*DATA EXCERPTS:*
● ● ●

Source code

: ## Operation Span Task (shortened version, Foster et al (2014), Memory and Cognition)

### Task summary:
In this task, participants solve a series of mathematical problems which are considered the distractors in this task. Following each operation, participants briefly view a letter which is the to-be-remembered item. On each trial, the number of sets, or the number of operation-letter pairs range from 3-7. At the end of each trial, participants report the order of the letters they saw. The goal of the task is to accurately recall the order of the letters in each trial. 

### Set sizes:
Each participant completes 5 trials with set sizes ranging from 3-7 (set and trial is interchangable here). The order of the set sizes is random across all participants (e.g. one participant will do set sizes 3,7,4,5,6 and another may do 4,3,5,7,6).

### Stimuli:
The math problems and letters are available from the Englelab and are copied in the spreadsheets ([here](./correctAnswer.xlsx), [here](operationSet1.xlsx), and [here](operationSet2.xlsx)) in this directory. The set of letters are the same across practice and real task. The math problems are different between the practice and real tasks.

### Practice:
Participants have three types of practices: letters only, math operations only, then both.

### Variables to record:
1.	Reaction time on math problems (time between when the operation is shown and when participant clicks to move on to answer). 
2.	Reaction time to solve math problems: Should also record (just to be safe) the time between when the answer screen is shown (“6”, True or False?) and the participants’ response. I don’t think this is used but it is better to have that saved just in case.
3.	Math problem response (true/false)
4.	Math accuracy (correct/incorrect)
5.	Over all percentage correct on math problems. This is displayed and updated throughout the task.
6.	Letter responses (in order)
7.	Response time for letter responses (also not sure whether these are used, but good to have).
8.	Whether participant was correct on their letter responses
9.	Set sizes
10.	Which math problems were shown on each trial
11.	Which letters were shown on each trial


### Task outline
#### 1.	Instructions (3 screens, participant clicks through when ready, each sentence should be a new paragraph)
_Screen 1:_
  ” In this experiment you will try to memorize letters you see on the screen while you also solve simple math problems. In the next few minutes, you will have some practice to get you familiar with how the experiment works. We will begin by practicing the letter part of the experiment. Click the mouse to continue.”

● ● ●

*ASSIGNMENT:* The full listing above needs to be given again exactly.

*EXERCISE RESULT:*
Source code

: ## Operation Span Task (shortened version, Foster et al (2014), Memory and Cognition)

### Task summary:
In this task, participants solve a series of mathematical problems which are considered the distractors in this task. Following each operation, participants briefly view a letter which is the to-be-remembered item. On each trial, the number of sets, or the number of operation-letter pairs range from 3-7. At the end of each trial, participants report the order of the letters they saw. The goal of the task is to accurately recall the order of the letters in each trial. 

### Set sizes:
Each participant completes 5 trials with set sizes ranging from 3-7 (set and trial is interchangable here). The order of the set sizes is random across all participants (e.g. one participant will do set sizes 3,7,4,5,6 and another may do 4,3,5,7,6).

### Stimuli:
The math problems and letters are available from the Englelab and are copied in the spreadsheets ([here](./correctAnswer.xlsx), [here](operationSet1.xlsx), and [here](operationSet2.xlsx)) in this directory. The set of letters are the same across practice and real task. The math problems are different between the practice and real tasks.

### Practice:
Participants have three types of practices: letters only, math operations only, then both.

### Variables to record:
1.	Reaction time on math problems (time between when the operation is shown and when participant clicks to move on to answer). 
2.	Reaction time to solve math problems: Should also record (just to be safe) the time between when the answer screen is shown (“6”, True or False?) and the participants’ response. I don’t think this is used but it is better to have that saved just in case.
3.	Math problem response (true/false)
4.	Math accuracy (correct/incorrect)
5.	Over all percentage correct on math problems. This is displayed and updated throughout the task.
6.	Letter responses (in order)
7.	Response time for letter responses (also not sure whether these are used, but good to have).
8.	Whether participant was correct on their letter responses
9.	Set sizes
10.	Which math problems were shown on each trial
11.	Which letters were shown on each trial


### Task outline
#### 1.	Instructions (3 screens, participant clicks through when ready, each sentence should be a new paragraph)
_Screen 1:_
  ” In this experiment you will try to memorize letters you see on the screen while you also solve simple math problems. In the next few minutes, you will have some practice to get you familiar with how the experiment works. We will begin by practicing the letter part of the experiment. Click the mouse to continue.”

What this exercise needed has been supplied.